En la misma tónica se inscribe la peculiar oda al capitalismo que formulará Érica, la hermanita de Lucas que reniega del mundo ñoño del hermano y sus amigos, y que negociara ayudarlos a descubrir qué traman los soviéticos a cambio de helados gratis de por vida. La pequeña extorsionadora afirma: “¿Sabes lo que más amo de este país? El capitalismo. ¿Sabes lo que el capitalismo significa? Significa que este es un sistema de libre mercado. Significa que las personas son pagadas por sus servicios, dependiendo de cuán valiosas son sus contribuciones”. Apreciación interesante para mediados de los ´80, tiempos en que la presidencia de Ronald Reagan llevó adelante una política impositiva que entre otras cosas generó un gran déficit en la balanza de pagos y el presupuesto federal, elevando la deuda pública estadounidense de manera colosal. En parte, en esto consistió la famosa “Reaganomanía”, presentada como el modo de acabar con la crisis capitalista de aquellos años.

Enemigos internos

La idea del enemigo interno traspasará la figura del estereotipo hollywoodense sobre los soviéticos. Con una clara referencia a Invasion of the Body Snatchers (Muertos Vivos, 1956), el Desuellamentes se apropiará de los cuerpos de varios pobladores de Hawkins y los manejara en una suerte de conciencia colectiva, carente de emociones y sentimientos. Así, entre monstruos del “otro lado” en los cuerpos de los vecinos y villanos extranjeros rojos, los héroes pueblerinos deberán volver a ingeniárselas para traer nuevamente la paz y la calma a Hawkins. Síntoma de los ochenta, pero también muy de nuestros días, desde la primera temporada Stranger Things cuenta que los rivales son ajenos, que siempre están acechantes pero vienen de afuera, a perturbar y dañar el orden, mientras que la salvación está en casa.
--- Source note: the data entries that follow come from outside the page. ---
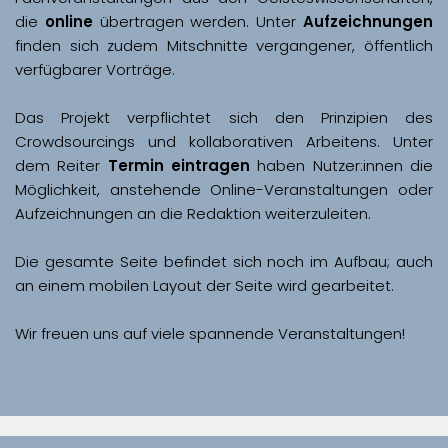
die 
online
 übertragen werden. Unter 
Aufzeichnungen
finden sich zudem Mitschnitte vergangener, öffentlich 
Das Projekt verpflichtet sich den Prinzipien des 
Crowdsourcings und kollaborativen Arbeitens. Unter 
dem Reiter 
Termin eintragen
 haben Nutzer:innen die 
Möglichkeit, anstehende Online-Veranstaltungen oder 
Aufzeichnungen an die Redaktion weiterzuleiten. 
Die gesamte Seite befindet sich noch im Aufbau; auch 
Wir freuen uns auf viele spannende Veranstaltungen!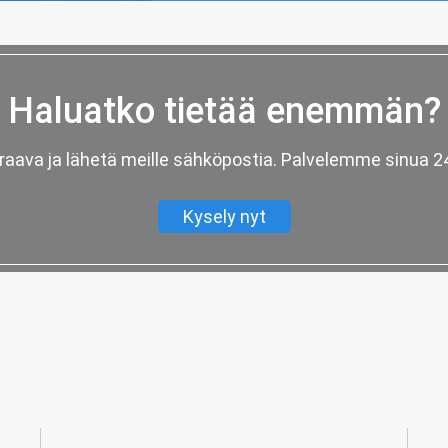
Haluatko tietää enemmän?
aava ja lähetä meille sähköpostia. Palvelemme sinua 24 
Kysely nyt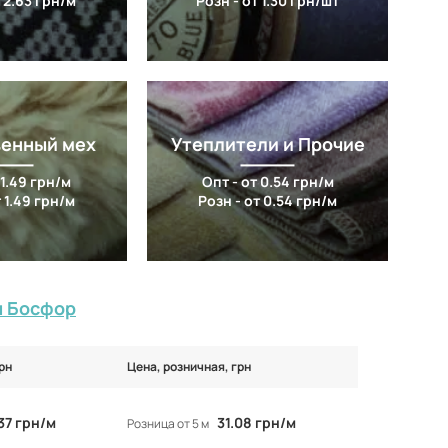
 2.63 грн/м
Розн - от 1.30 грн/шт
венный мех
Утеплители и Прочие
 1.49 грн/м
Опт - от 0.54 грн/м
 1.49 грн/м
Розн - от 0.54 грн/м
ы Босфор
рн
Цена, розничная, грн
.37 грн/м
31.08 грн/м
Розница от 5 м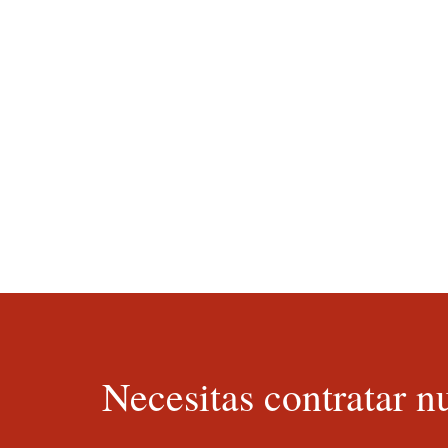
Necesitas contratar nu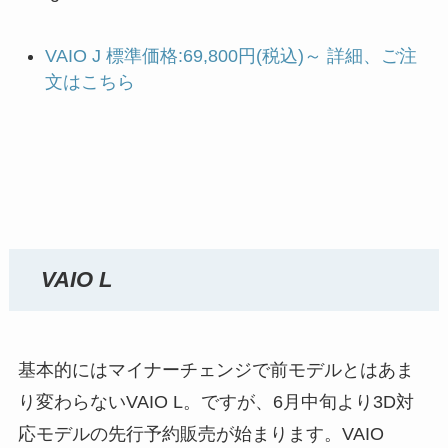
VAIO J 標準価格:69,800円(税込)～ 詳細、ご注
文はこちら
VAIO L
基本的にはマイナーチェンジで前モデルとはあま
り変わらないVAIO L。ですが、6月中旬より3D対
応モデルの先行予約販売が始まります。VAIO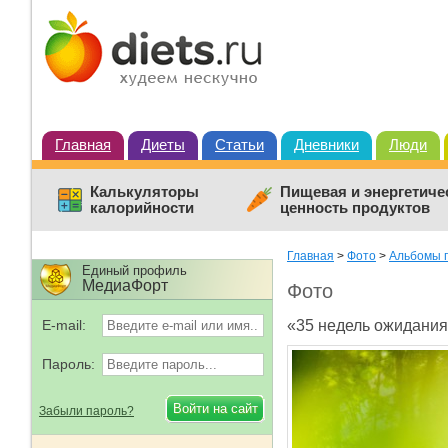
Главная
Диеты
Статьи
Дневники
Люди
Калькуляторы
Пищевая и энергетиче
калорийности
ценность продуктов
Главная
>
Фото
>
Альбомы п
Единый профиль
МедиаФорт
Фото
E-mail:
«35 недель ожидани
Пароль:
Забыли пароль?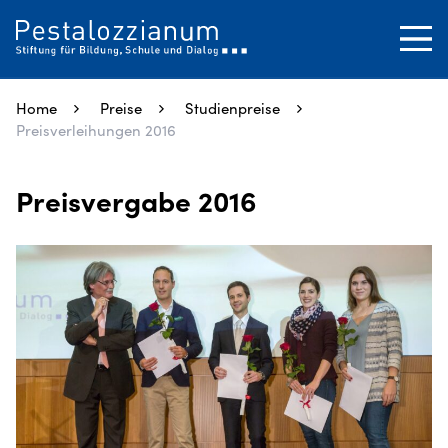
SUCHEN
Tog
Close
Home
Preise
Studienpreise
Preisverleihungen 2016
Preisvergabe 2016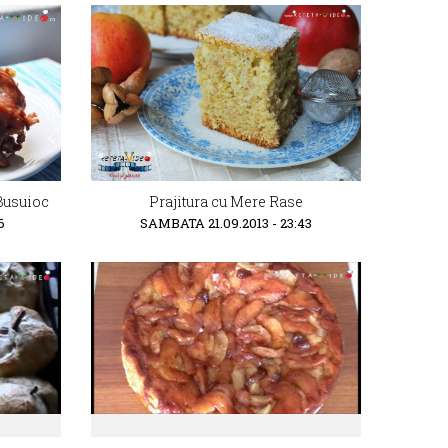
 Busuioc
Prajitura cu Mere Rase
6
SAMBATA 21.09.2013 - 23:43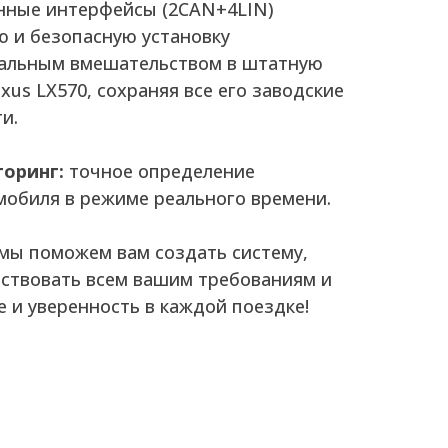
нные интерфейсы (2CAN+4LIN)
 и безопасную установку
мальным вмешательством в штатную
xus LX570, сохраняя все его заводские
и.
оринг:
точное определение
обиля в режиме реального времени.
 мы поможем вам создать систему,
тствовать всем вашим требованиям и
 и уверенность в каждой поездке!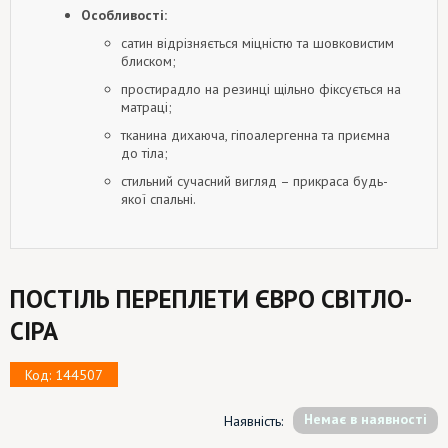
Особливості:
сатин відрізняється міцністю та шовковистим
блиском;
простирадло на резинці щільно фіксується на
матраці;
тканина дихаюча, гіпоалергенна та приємна
до тіла;
стильний сучасний вигляд – прикраса будь-
якої спальні.
ПОСТІЛЬ ПЕРЕПЛЕТИ ЄВРО СВІТЛО-
СІРА
Код: 144507
Немає в наявності
Наявність: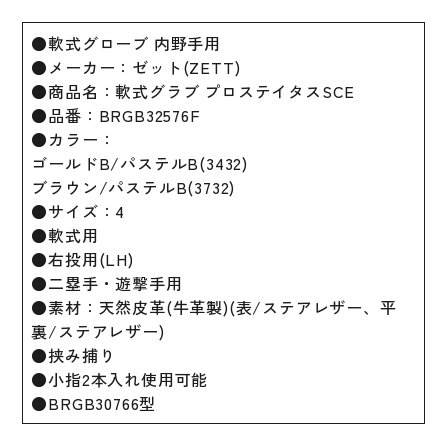
●軟式グローブ 内野手用
●メーカー：ゼット(ZETT)
●商品名：軟式グラブ プロステイタスSCE
●品番：BRGB32576F
●カラー：
ゴールドB/パステルB(3432)
ブラウン/パステルB(3732)
●サイズ：4
●軟式用
●右投用(LH)
●二塁手・遊撃手用
●素材：天然皮革(牛革製)(表/ステアレザー、平
裏/ステアレザー)
●挟み捕り
●小指2本入れ使用可能
●BRGB30766型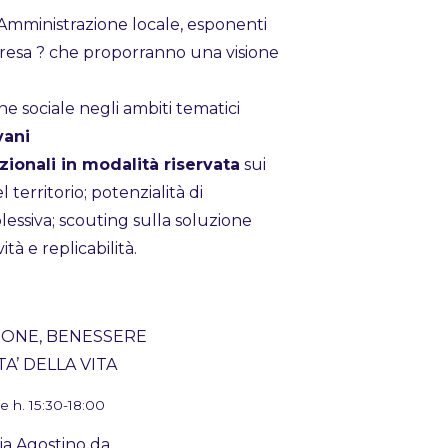
Amministrazione locale, esponenti
presa ? che proporranno una visione
one sociale negli ambiti tematici
vani
zionali in modalità riservata
sui
 territorio; potenzialità di
essiva; scouting sulla soluzione
ità e replicabilità.
IONE, BENESSERE
A’ DELLA VITA
 h. 15:30-18:00
ia Agostino da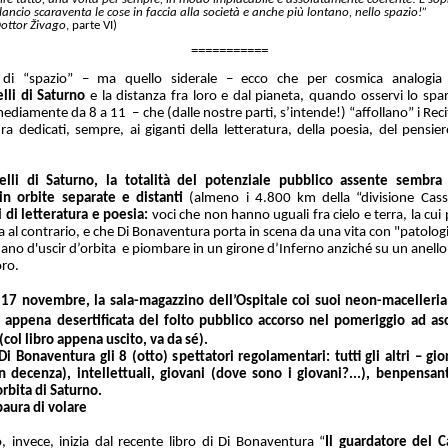
lancio scaraventa le cose in faccia alla società e anche più lontano, nello spazio!”
ottor
Živago
, parte VI)
===========
 di “spazio” – ma quello siderale – ecco che per cosmica analogia
lli di Saturno
e la distanza fra loro e dal pianeta, quando osservi lo spa
ediamente da 8 a 11 – che (dalle nostre parti, s’intende!) “affollano” i Reci
a dedicati, sempre, ai giganti della letteratura, della poesia, del pensiero
lli di Saturno, la totalità del potenziale pubblico assente sembra i
 in orbite separate e distanti
(almeno i 4.800 km della “divisione Cassi
i di letteratura e poesia:
voci che non hanno uguali fra cielo e terra, la cui
ima al contrario, e che Di Bonaventura porta in scena da una vita con "patolog
ano d'uscir d’orbita e piombare in un girone d’Inferno anziché su un anello
oro.
 17 novembre, la sala-magazzino dell’Ospitale coi suoi neon-macelleri
è appena desertificata del folto pubblico accorso nel pomeriggio ad asc
 (col libro appena uscito, va da sé).
i Bonaventura gli 8 (otto) spettatori regolamentari: tutti gli altri – giorn
n decenza), intellettuali, giovani (dove sono i giovani?...), benpensan
orbita di Saturno.
paura di volare
, invece, inizia
dal recente libro di Di Bonaventura “
Il guardatore del 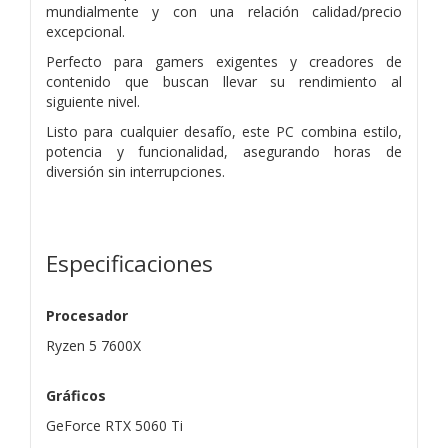
mundialmente y con una relación calidad/precio
excepcional.
Perfecto para gamers exigentes y creadores de
contenido que buscan llevar su rendimiento al
siguiente nivel.
Listo para cualquier desafío, este PC combina estilo,
potencia y funcionalidad, asegurando horas de
diversión sin interrupciones.
Especificaciones
Procesador
Ryzen 5 7600X
Gráficos
GeForce RTX 5060 Ti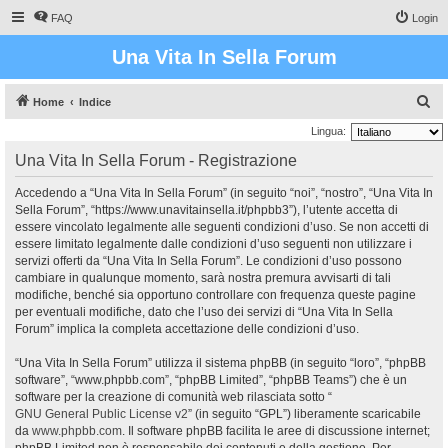
FAQ
Login
Una Vita In Sella Forum
C
Home
Indice
e
Lingua:
r
Una Vita In Sella Forum - Registrazione
c
Accedendo a “Una Vita In Sella Forum” (in seguito “noi”, “nostro”, “Una Vita In
a
Sella Forum”, “https://www.unavitainsella.it/phpbb3”), l’utente accetta di
essere vincolato legalmente alle seguenti condizioni d’uso. Se non accetti di
essere limitato legalmente dalle condizioni d’uso seguenti non utilizzare i
servizi offerti da “Una Vita In Sella Forum”. Le condizioni d’uso possono
cambiare in qualunque momento, sarà nostra premura avvisarti di tali
modifiche, benché sia opportuno controllare con frequenza queste pagine
per eventuali modifiche, dato che l’uso dei servizi di “Una Vita In Sella
Forum” implica la completa accettazione delle condizioni d’uso.
“Una Vita In Sella Forum” utilizza il sistema phpBB (in seguito “loro”, “phpBB
software”, “www.phpbb.com”, “phpBB Limited”, “phpBB Teams”) che è un
software per la creazione di comunità web rilasciata sotto “
GNU General Public License v2
” (in seguito “GPL”) liberamente scaricabile
da
www.phpbb.com
. Il software phpBB facilita le aree di discussione internet;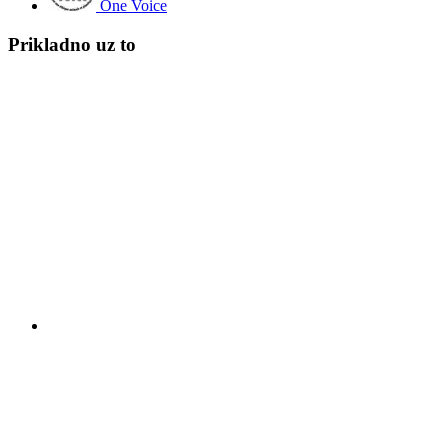
One Voice
Prikladno uz to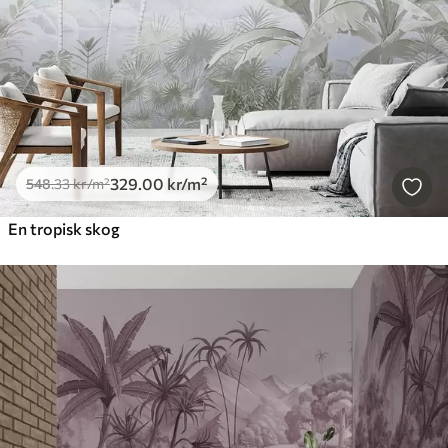
329
.00
kr
/m²
548
.33
kr
/m²
En tropisk skog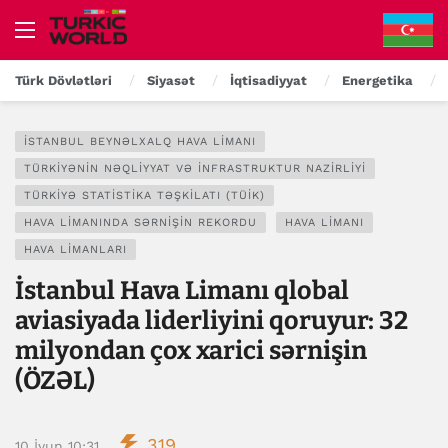
Türk Dövlətləri
Siyasət
İqtisadiyyat
Energetika
İSTANBUL BEYNƏLXALQ HAVA LIMANI
TÜRKIYƏNIN NƏQLIYYAT VƏ İNFRASTRUKTUR NAZIRLIYI
TÜRKIYƏ STATISTIKA TƏŞKILATI (TÜİK)
HAVA LIMANINDA SƏRNIŞIN REKORDU
HAVA LIMANI
HAVA LIMANLARI
İstanbul Hava Limanı qlobal
aviasiyada liderliyini qoruyur: 32
milyondan çox xarici sərnişin
(ÖZƏL)
319
10 İyun 10:31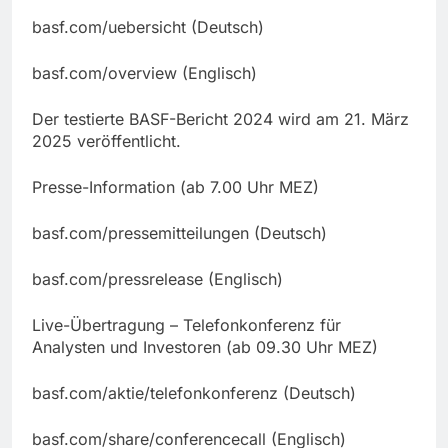
basf.com/uebersicht (Deutsch)
basf.com/overview (Englisch)
Der testierte BASF-Bericht 2024 wird am 21. März
2025 veröffentlicht.
Presse-Information (ab 7.00 Uhr MEZ)
basf.com/pressemitteilungen (Deutsch)
basf.com/pressrelease (Englisch)
Live-Übertragung – Telefonkonferenz für
Analysten und Investoren (ab 09.30 Uhr MEZ)
basf.com/aktie/telefonkonferenz (Deutsch)
basf.com/share/conferencecall (Englisch)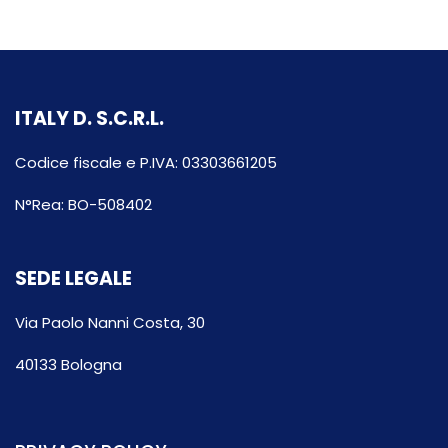
ITALY D. S.C.R.L.
Codice fiscale e P.IVA: 03303661205
N°Rea: BO-508402
SEDE LEGALE
Via Paolo Nanni Costa, 30
40133 Bologna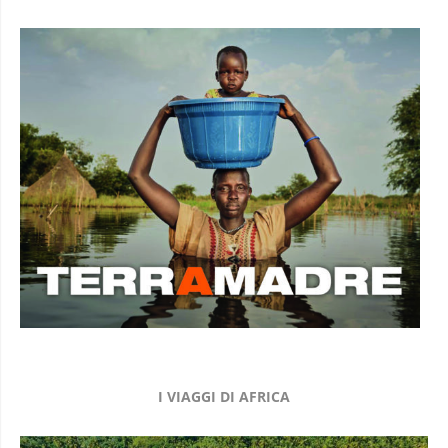
I VIAGGI DI AFRICA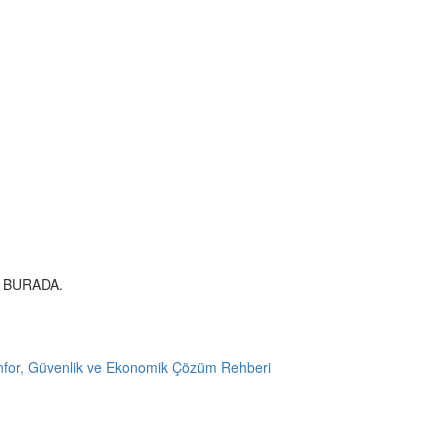
 BURADA.
nfor, Güvenlik ve Ekonomik Çözüm Rehberi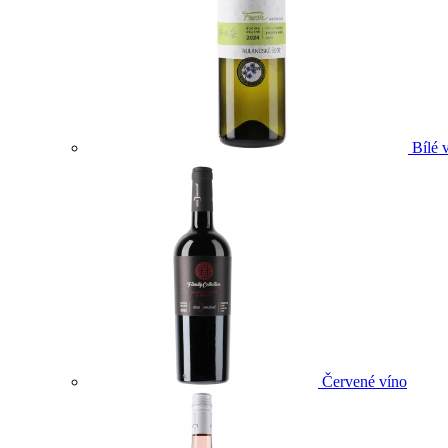
Bílé 
Červené víno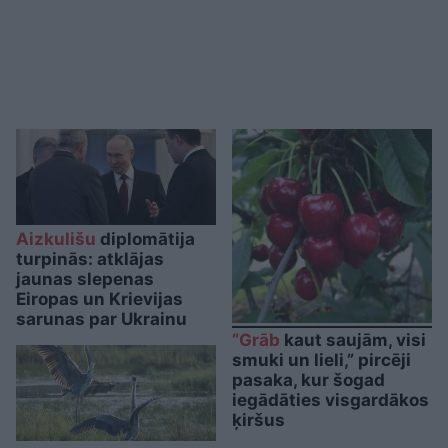
Aizkulišu
diplomātija
turpinās: atklājas
jaunas slepenas
Eiropas un Krievijas
sarunas par Ukrainu
“Grāb
kaut saujām, visi
smuki un lieli,” pircēji
pasaka, kur šogad
iegādāties visgardākos
ķiršus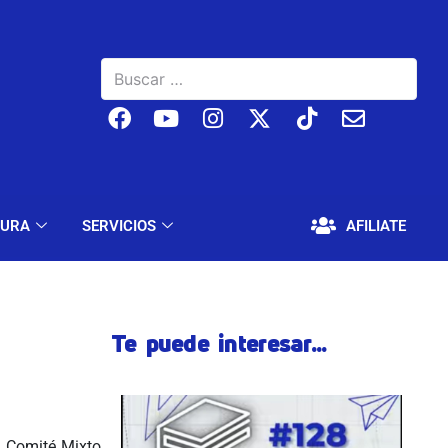
BAJO
EDUCACIÓN Y CULTURA
SERVICIOS
TURA
SERVICIOS
AFILIATE
Te puede interesar...
l Comité Mixto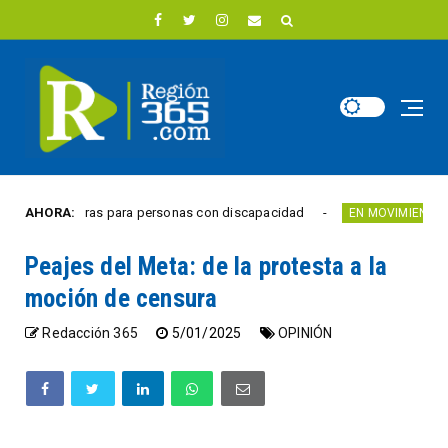
 barreras para personas con discapacidad
AHORA:
Movilid
EN MOVIMIENTO
Peajes del Meta: de la protesta a la
moción de censura
Redacción 365
5/01/2025
OPINIÓN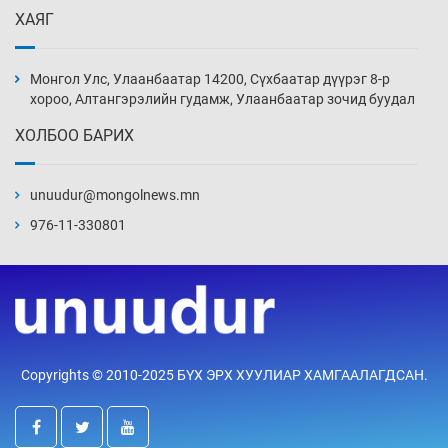
Уржигдар 13 цаг 52 мин
ХАЯГ
Монголын шигшээ Хонконгийн багийг ялж,
эхний хожлоо авлаа
Монгол Улс, Улаанбаатар 14200, Сүхбаатар дүүрэг 8-р
Уржигдар 13 цаг 30 мин
хороо, Алтангэрэлийн гудамж, Улаанбаатар зочид буудал
ХОЛБОО БАРИХ
Техникийн өндөр үзүүлэлттэй агаарын хөлөг
худалдан авах хүсэлтээ уламжлав
unuudur@mongolnews.mn
Уржигдар 13 цаг 00 мин
976-11-330801
“Шатахууны бус, бодлогын хомсдол
нүүрлээд байна”
Уржигдар 12 цаг 30 мин
Дөрвөн чиглэлд шөнийн автобус иргэдэд
Copyrights © 2010-2025 БҮХ ЭРХ ХУУЛИАР ХАМГААЛАГДСАН.
үйлчилж буй гэв
Уржигдар 12 цаг 00 мин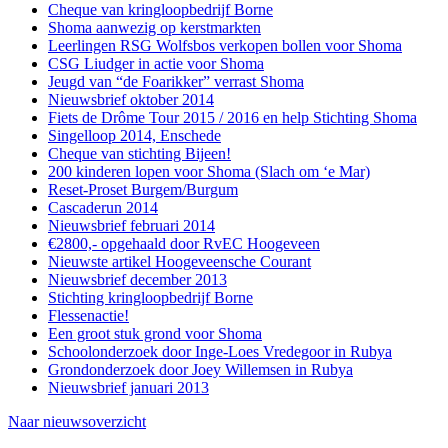
Cheque van kringloopbedrijf Borne
Shoma aanwezig op kerstmarkten
Leerlingen RSG Wolfsbos verkopen bollen voor Shoma
CSG Liudger in actie voor Shoma
Jeugd van “de Foarikker” verrast Shoma
Nieuwsbrief oktober 2014
Fiets de Drôme Tour 2015 / 2016 en help Stichting Shoma
Singelloop 2014, Enschede
Cheque van stichting Bijeen!
200 kinderen lopen voor Shoma (Slach om ‘e Mar)
Reset-Proset Burgem/Burgum
Cascaderun 2014
Nieuwsbrief februari 2014
€2800,- opgehaald door RvEC Hoogeveen
Nieuwste artikel Hoogeveensche Courant
Nieuwsbrief december 2013
Stichting kringloopbedrijf Borne
Flessenactie!
Een groot stuk grond voor Shoma
Schoolonderzoek door Inge-Loes Vredegoor in Rubya
Grondonderzoek door Joey Willemsen in Rubya
Nieuwsbrief januari 2013
Naar nieuwsoverzicht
En medio de esta trama inundada de guiños pop y referencias a Terminator, La historia sin fin, Indiana Jones y Volver al Futuro, hay algunas subtramas que vale la pena destacar. Una se desarrolla cuando Nancy y Jonathan consiguen un trabajo precario en un diario local, donde Nancy será hostigada por ser mujer, curiosa y joven.  Otra es sobre el alcalde de la ciudad, quien -además de tener un pasado “non sancto” (detallado en una discusión con Hopper)- está involucrado en el apriete a los lugareños para la venta de sus tierras a los rusos, quienes han montado un gran centro comercial que perjudicará a los pequeños comerciantes, lo cual será motivo de una protesta en las puertas de la alcaldía. Con este pasaje la serie invierte una situación típica del desarrollo capitalista -basada en que las grandes empresas se comen a las pequeñas y se barre con las clases medias- para presentarla como producto de la intrusión extranjera. En este punto, algo de cierto hay en la respuesta del maléfico alcalde: “Mis admiradores, ¿sabes por qué están ahí? Perdieron empleos por Starcourt (el centro comercial) y me señalan como responsable. Ahora bien, habla con cualquier otro vecino. Todos aman Starcourt. Trajo desarrollo económico, más empleo y unas tiendas fabulosas. Por eso dejaron de comprar en las tiendas locales. Eso no es mi culpa Jim. Es culpa del capitalismo estadounidense”.

Las heroínas y el “girl power”  

Desde la primera temporada, Stranger Things otorga un rol central a las mujeres en la resolución del conflicto. Tanto Joyce, como Nancy y sin lugar a dudas Eleven, juegan papeles centrales. Todas son acorde a los tiempos actuales: mujeres luchadoras, fuertes y empoderadas. En esta entrega, la sororidad estará muy presente en la evolución de las protagonistas y sus historias personales. También se encuentran nuevas figuras femeninas con papeles fuertes: como el de la pequeña Érica, pero también Robín -la compañera nerd de Steve en la Heladería- quien primero será reacia y luego se volcará de lleno a la aventura hasta revelar su identidad.

Luego de una segunda temporada que parecía haber agotado la historia, los hermanos Duffer encontraron nuevamente el toque para que la nostalgia y las luces de neón atrapen al público en una entretenida maratón en aquel poblado de Indiana.